* DATASET *
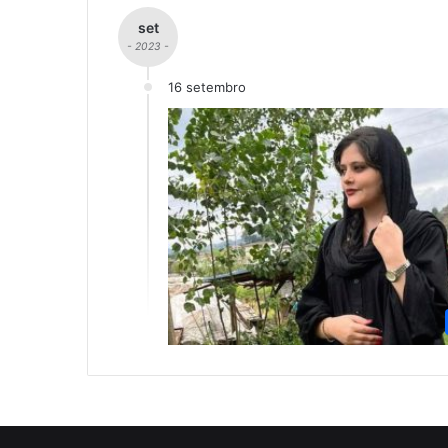
set
- 2023 -
16 setembro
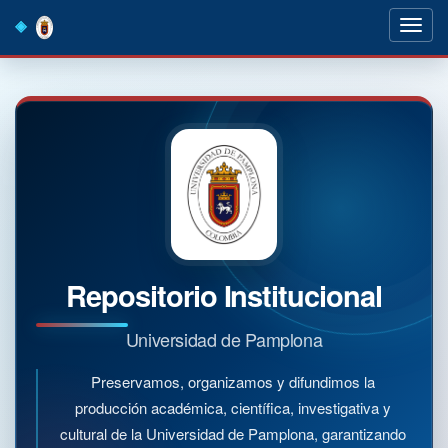
Skip
navigation
Repositorio Institucional
Universidad de Pamplona
Preservamos, organizamos y difundimos la
producción académica, científica, investigativa y
cultural de la Universidad de Pamplona, garantizando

* WORK ORDER *
Which lines in the listing above contain the string "Universidad", with case counting? Copy each of those lines.

* SOLUTION FOR THIS EXERCISE *
Universidad de Pamplona
cultural de la Universidad de Pamplona, garantizando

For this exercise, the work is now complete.